Dr Tedros Adhanom Ghebreyesus, Director-General of the World Health Organization, has been joined by world leaders in calling for 70 per cent of the populations of all countries to be vaccinated by the start of July 2022, in order to end the acute phase of the pandemic.
During the IOC Session in Tokyo last year, he told the IOC Members: “The Olympic Games bring nations of the world together in competition as athlete strive to fulfil the Olympic motto of ‘higher, faster, stronger – together’. The motto applies equally to our struggle against the defining challenge of our time: we must be faster in distributing vaccines all over the world; we must aim higher in vaccinating 70 per cent of all the population of all countries by the middle of 2022; we must be stronger in removing every barrier that stands in our way to expedite production; and we must do it all together, in solidarity.”
The IOC and WHO have a Memorandum of Understanding in place in order to advocate healthy lifestyles.
Already in 2020, the IOC had supported the initiative of Noble Peace Laureate Prof. Muhammad Yunus to make the COVID-19 vaccines a Global Common Good. President Bach said at the time: “I believe in making the COVID-19 vaccines a Global Common Good because if there is one lesson that I hope we all have learned from this global coronavirus pandemic, it is: we need more solidarity. Solidarity within societies and solidarity among societies. Distributing vaccines as a Global Common Good to everyone around the planet will be a great sign of solidarity for all humankind and demonstrate that we are always stronger together.”
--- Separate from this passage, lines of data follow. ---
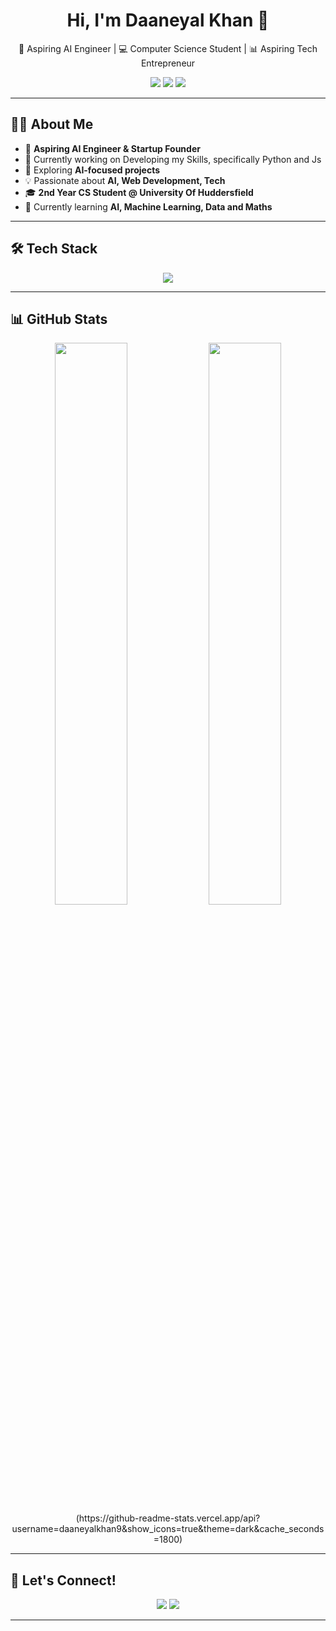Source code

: <h1 align="center">Hi, I'm Daaneyal Khan 👋</h1>

<p align="center">
  🚀 Aspiring AI Engineer | 💻 Computer Science Student | 📊 Aspiring Tech Entrepreneur
</p>

<p align="center">
  <a href="https://github.com/DaaneyalKhan9"><img src="https://img.shields.io/github/followers/DaaneyalKhan9?label=Followers&style=social"></a>
  <a href="https://www.linkedin.com/in/daaneyal-khan-a1329426b/"><img src="https://img.shields.io/badge/LinkedIn-Connect-blue?style=flat&logo=linkedin"></a>
  <a href="mailto:your.email@example.com"><img src="https://img.shields.io/badge/Email-Contact-red?style=flat&logo=gmail"></a>
</p>

---

## 👨‍💻 About Me
- 🚀 **Aspiring AI Engineer & Startup Founder**  
- 🔭 Currently working on Developing my Skills, specifically Python and Js  
- 🎯 Exploring **AI-focused projects**  
- 💡 Passionate about **AI, Web Development, Tech**  
- 🎓 **2nd Year CS Student @ University Of Huddersfield**  
- 🌱 Currently learning **AI, Machine Learning, Data and Maths**  

---

## 🛠 Tech Stack
<p align="center">
  <img src="https://skillicons.dev/icons?i=python,js,react,nodejs,java,mysql,github" />
</p>

---

## 📊 GitHub Stats
<p align="center">
  <img width="48%" src="https://github-readme-stats.vercel.app/api?username=daaneyalkhan9&show_icons=true&theme=dark&cache_seconds=1800" />
  <img width="48%" src="https://github-readme-streak-stats.herokuapp.com/?user=DaaneyalKhan9&theme=radical" />
  (https://github-readme-stats.vercel.app/api?username=daaneyalkhan9&show_icons=true&theme=dark&cache_seconds=1800)
</p>

---

## 🎯 Let's Connect!
<p align="center">
  <a href="https://www.linkedin.com/in/daaneyal-khan-a1329426b/"><img src="https://img.shields.io/badge/LinkedIn-Connect-blue?style=for-the-badge&logo=linkedin"></a>
  <a href="mailto:your.daaneyal7@gmail.com.com"><img src="https://img.shields.io/badge/Email-Contact-red?style=for-the-badge&logo=gmail"></a>
</p>

---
Vaccines form one of the main principles of hosting safe Olympic and Paralympic Games, as demonstrated during the Olympic Games Tokyo 2020 last summer. They will also form a key part of the COVID-19 countermeasures for the upcoming Olympic and Paralympic Winter Games Beijing 2022, as outlined in the Playbooks.
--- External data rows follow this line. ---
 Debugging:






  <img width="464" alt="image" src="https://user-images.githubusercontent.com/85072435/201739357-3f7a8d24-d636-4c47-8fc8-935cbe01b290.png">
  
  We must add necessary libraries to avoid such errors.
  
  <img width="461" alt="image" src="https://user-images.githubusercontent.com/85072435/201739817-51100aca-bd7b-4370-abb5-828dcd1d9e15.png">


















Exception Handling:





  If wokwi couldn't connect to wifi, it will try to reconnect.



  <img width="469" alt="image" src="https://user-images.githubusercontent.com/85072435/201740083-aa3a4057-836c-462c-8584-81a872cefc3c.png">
The IOC and the International Paralympic Committee (IPC) worked closely with the National Olympic Committees (NOCs) and National Paralympic Committees (NPCs) to assist their athletes, officials and Games stakeholders residing in their territories to get vaccinated before the Olympic Games Tokyo 2020, and are doing so again now before the participants travel to China in a few weeks.
The IOC has been reiterating the importance of vaccination and encouraged the athletes and Games participants to take the vaccine whenever possible in order to protect not only themselves, but also their communities.
In addition, the IOC produced clips with a number of Olympians during the Games in Tokyo. They call on people to get vaccinated. These clips will be posted on social media following today’s IOC video. The list includes Hamish Kerr (athletics, New Zealand), Hua Tian (equestrian, China), Ken Terauchi (diving, Japan), Viktor Axelsen (badminton, Denmark), Yoshiaki Oiwa (equestrian, Japan), Gianna Woodruff (athletics, Panama), Tsukimi Namiki (boxing, Japan), Sean McColl (climbing, Canada), Sara Slott Petersen (athletics, Denmark), Rusila Nagasau (rugby, Fiji), Sandra Sanchez (karate, Spain) and Hugues Fabrice Zango (athletics, Burkina Faso).